Like most consumers, I now find a majority of my news content via social channels. Breaking news makes itself known to me on Twitter, or my friends share via Facebook instantly. I learn about news well in advance of the evening news – which I watch when I’m home from the office in time to catch the broadcast. Changing news habits have an incredible impact on how and to what extent people receive information. More and more of the “power of the press” is in the hands of technology companies like Facebook – and more accurately, the behavior of users in how they find, consume and share news content.
The news industry has little control over how or if its content reaches its intended audiences via social channels like Facebook. But we all need news organizations to have more control over how they get their information to consumers, right? This leaves publishers with only a few options: pay to expand reach via social, ignore social as a ‘push’ channel and rely on social sharing from better (and more engaging content) via owned channels, or develop a hybrid model that combines the best of digital news with social prioritization of content.

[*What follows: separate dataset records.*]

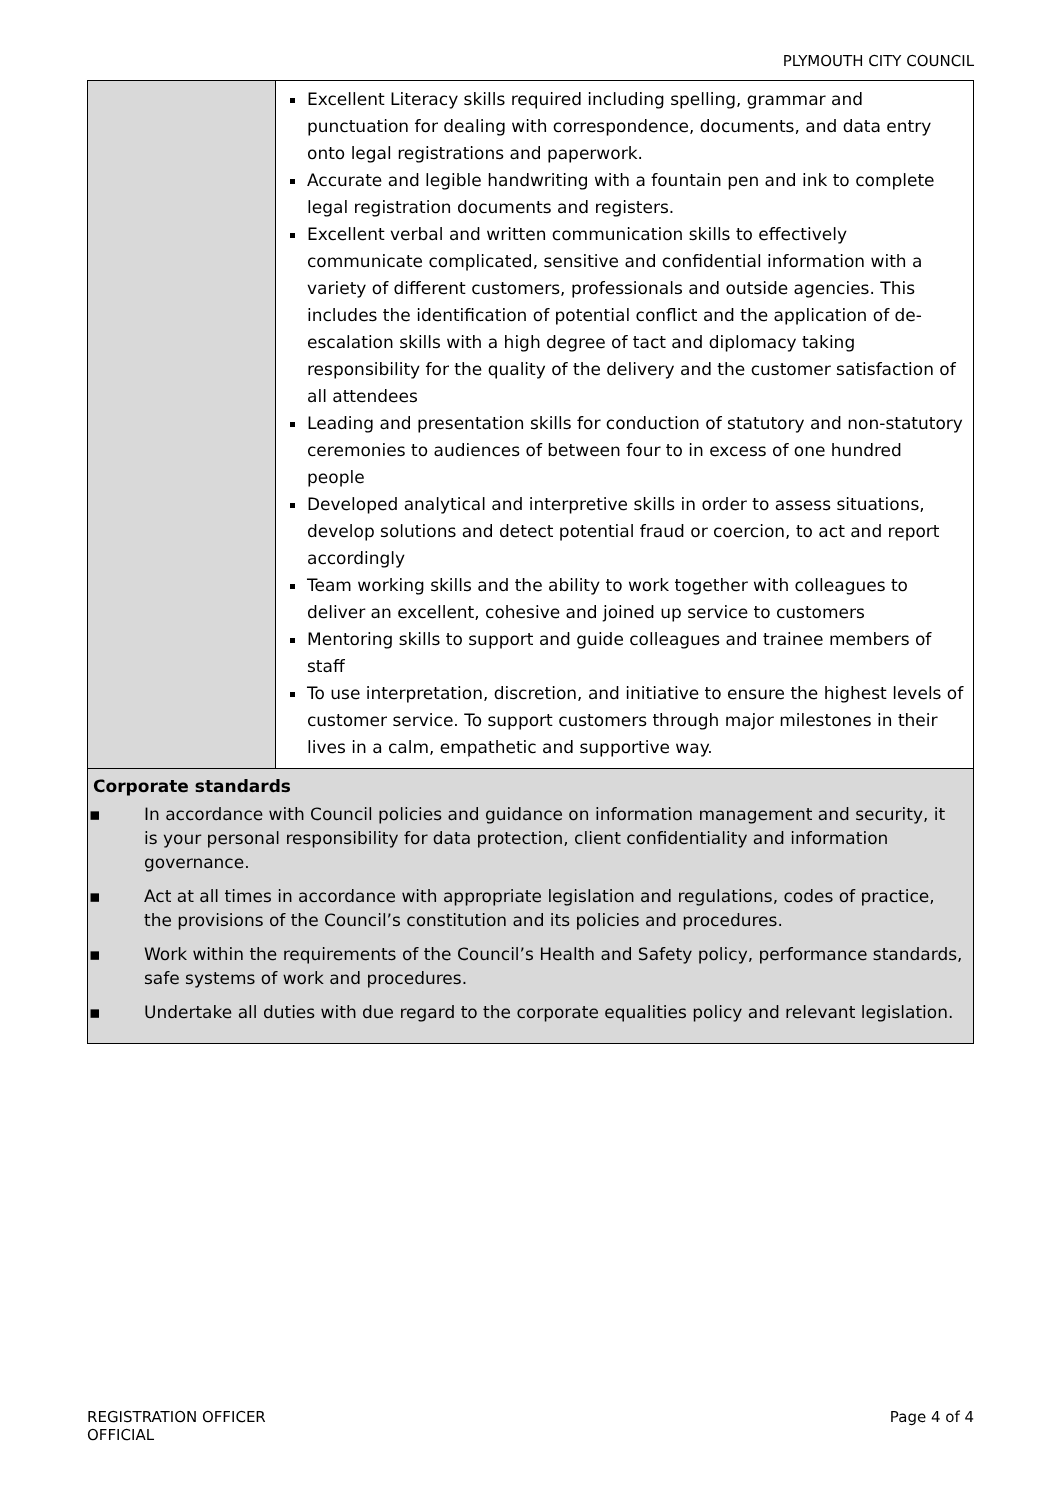PLYMOUTH CITY COUNCIL
| | Excellent Literacy skills required including spelling, grammar and punctuation for dealing with correspondence, documents, and data entry onto legal registrations and paperwork. Accurate and legible handwriting with a fountain pen and ink to complete legal registration documents and registers. Excellent verbal and written communication skills to effectively communicate complicated, sensitive and confidential information with a variety of different customers, professionals and outside agencies. This includes the identification of potential conflict and the application of de-escalation skills with a high degree of tact and diplomacy taking responsibility for the quality of the delivery and the customer satisfaction of all attendees Leading and presentation skills for conduction of statutory and non-statutory ceremonies to audiences of between four to in excess of one hundred people Developed analytical and interpretive skills in order to assess situations, develop solutions and detect potential fraud or coercion, to act and report accordingly Team working skills and the ability to work together with colleagues to deliver an excellent, cohesive and joined up service to customers Mentoring skills to support and guide colleagues and trainee members of staff To use interpretation, discretion, and initiative to ensure the highest levels of customer service. To support customers through major milestones in their lives in a calm, empathetic and supportive way. |
| Corporate standards ▪ In accordance with Council policies and guidance on information management and security, it is your personal responsibility for data protection, client confidentiality and information governance. ▪ Act at all times in accordance with appropriate legislation and regulations, codes of practice, the provisions of the Council’s constitution and its policies and procedures. ▪ Work within the requirements of the Council’s Health and Safety policy, performance standards, safe systems of work and procedures. ▪ Undertake all duties with due regard to the corporate equalities policy and relevant legislation. | |
REGISTRATION OFFICER
OFFICIAL
Page 4 of 4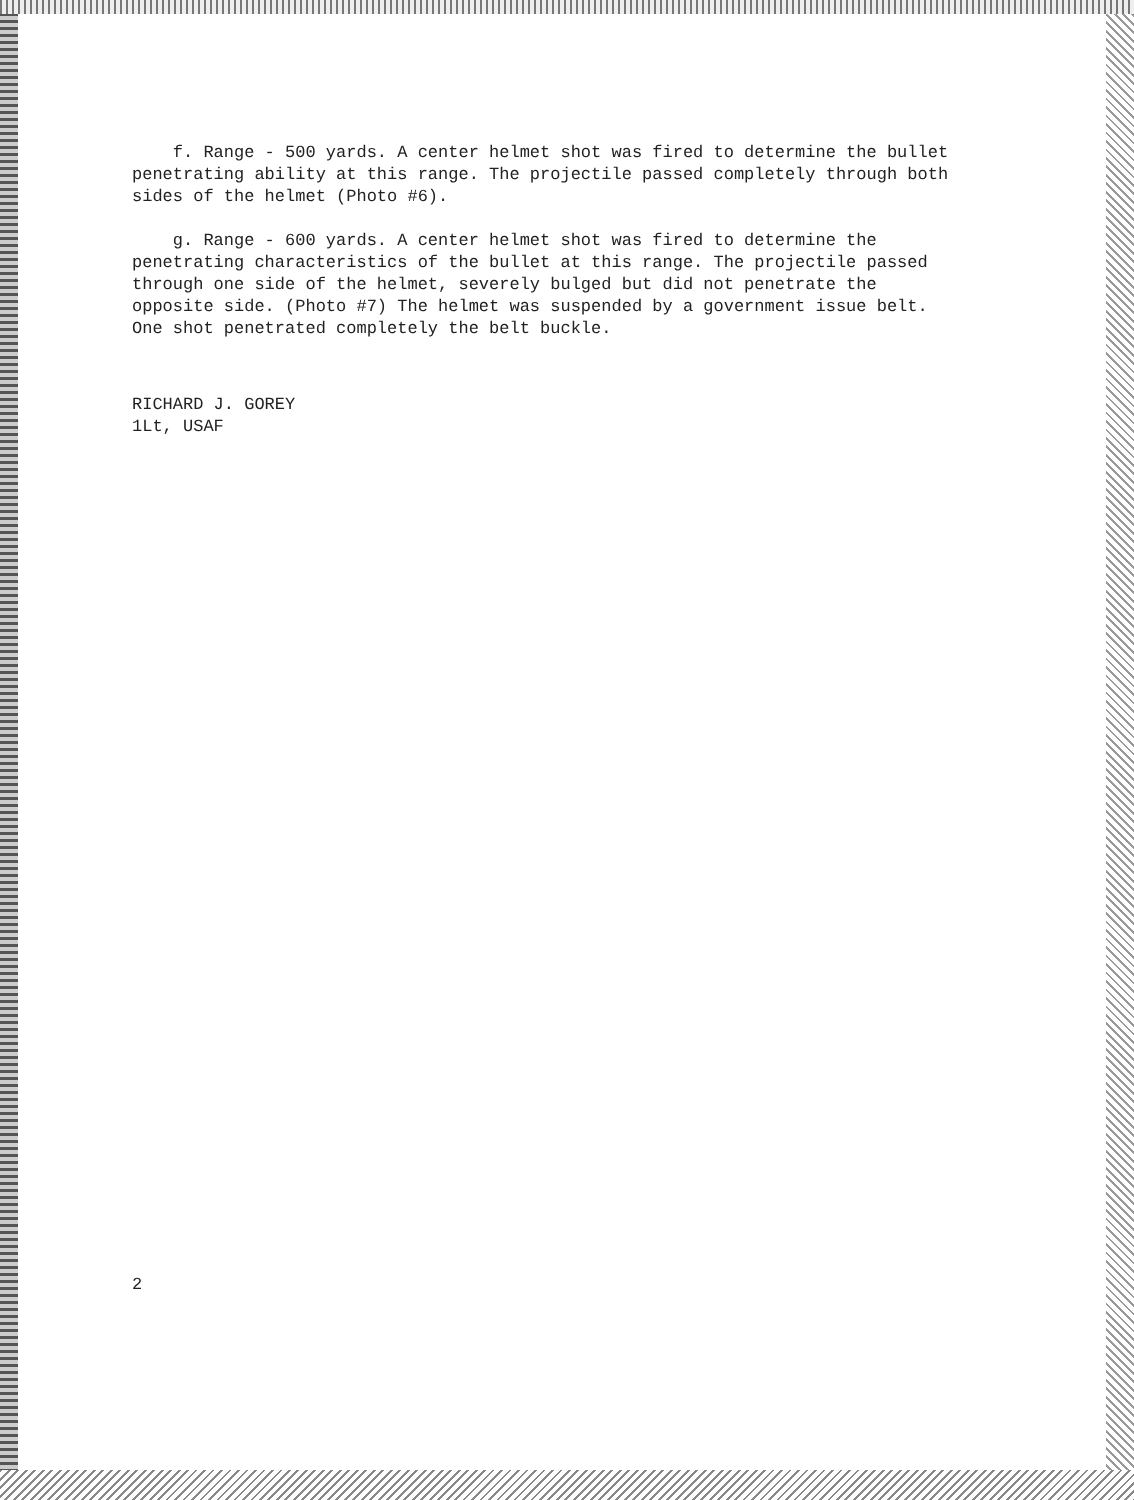f. Range - 500 yards. A center helmet shot was fired to determine the bullet penetrating ability at this range. The projectile passed completely through both sides of the helmet (Photo #6).
g. Range - 600 yards. A center helmet shot was fired to determine the penetrating characteristics of the bullet at this range. The projectile passed through one side of the helmet, severely bulged but did not penetrate the opposite side. (Photo #7) The helmet was suspended by a government issue belt. One shot penetrated completely the belt buckle.
RICHARD J. GOREY
1Lt, USAF
2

When you look closer at the social media dynamic of news distribution and consumption, I don’t think the problem is as bad as it sounds on the surface. Content shared on social still has to originate somewhere – and that somewhere is often a mainstream news outlet that has wisely integrated social sharing functionality at the article level. I would have liked to see more analysis of this dynamic in this year’s report, but trust Pew will provide additional research on this topic throughout the year.
If one thing is obvious in reviewing this reporting year after year, it’s that consumer behavior continues to outpace publisher innovation. News organizations appear to have a much better handle on what’s going on than in years past, and I expect to see continued innovation across digital publishing to address these changing consumption patterns.
What do you think? What findings were most surprising to you in this year’s State of the News Media report? Where do you think the biggest area of opportunity is for publishers? What would you do if you were in charge of the digital operation for a top 50 news organization?